• **Exercise brief**:
How many of the lines below include the word "Compensation"? Only the number should be given.

╭─ Excerpted data

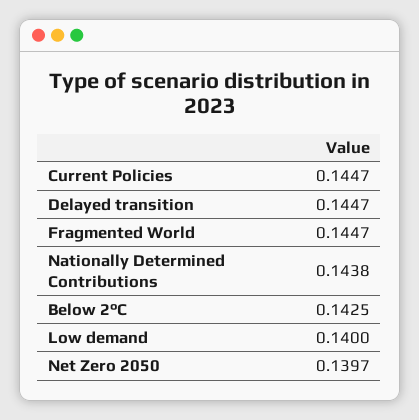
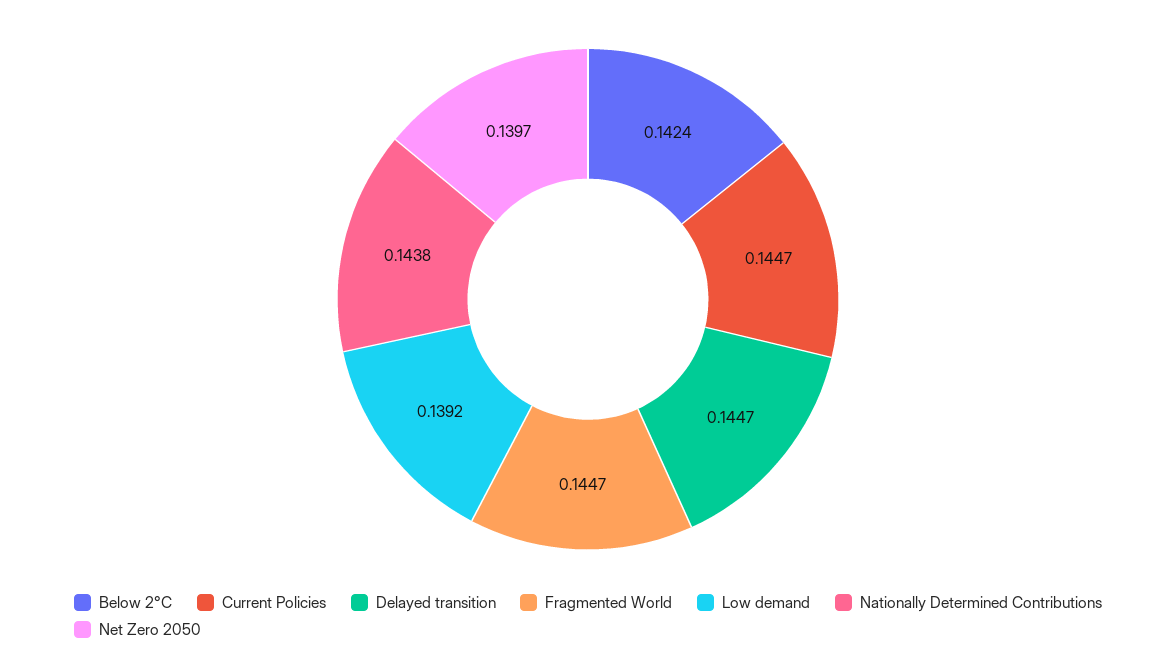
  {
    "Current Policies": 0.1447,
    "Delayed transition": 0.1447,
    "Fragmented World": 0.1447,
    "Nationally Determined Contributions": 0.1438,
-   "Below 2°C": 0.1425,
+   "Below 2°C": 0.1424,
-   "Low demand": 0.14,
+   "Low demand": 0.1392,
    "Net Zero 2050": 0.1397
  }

╰─
╭─ Excerpted data

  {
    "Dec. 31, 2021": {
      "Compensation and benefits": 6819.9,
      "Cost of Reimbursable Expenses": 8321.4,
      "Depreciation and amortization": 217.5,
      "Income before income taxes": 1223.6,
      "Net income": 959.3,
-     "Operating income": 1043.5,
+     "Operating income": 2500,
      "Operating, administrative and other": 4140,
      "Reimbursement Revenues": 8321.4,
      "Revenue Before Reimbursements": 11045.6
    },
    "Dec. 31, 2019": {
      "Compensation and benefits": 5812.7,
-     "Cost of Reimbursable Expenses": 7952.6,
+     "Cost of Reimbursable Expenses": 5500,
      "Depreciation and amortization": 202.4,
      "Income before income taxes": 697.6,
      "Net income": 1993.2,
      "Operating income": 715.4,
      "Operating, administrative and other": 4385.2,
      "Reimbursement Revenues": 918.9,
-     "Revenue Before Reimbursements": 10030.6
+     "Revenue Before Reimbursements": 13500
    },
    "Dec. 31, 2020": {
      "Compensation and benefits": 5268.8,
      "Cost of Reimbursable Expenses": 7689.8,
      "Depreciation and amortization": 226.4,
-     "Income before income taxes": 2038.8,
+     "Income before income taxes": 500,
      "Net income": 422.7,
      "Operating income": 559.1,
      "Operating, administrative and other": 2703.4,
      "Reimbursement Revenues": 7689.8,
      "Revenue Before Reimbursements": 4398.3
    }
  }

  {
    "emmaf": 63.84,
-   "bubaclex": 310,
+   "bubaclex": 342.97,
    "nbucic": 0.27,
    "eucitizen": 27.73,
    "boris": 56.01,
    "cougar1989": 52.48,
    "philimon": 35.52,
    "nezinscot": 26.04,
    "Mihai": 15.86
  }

╰─

• **Output of the task**:
3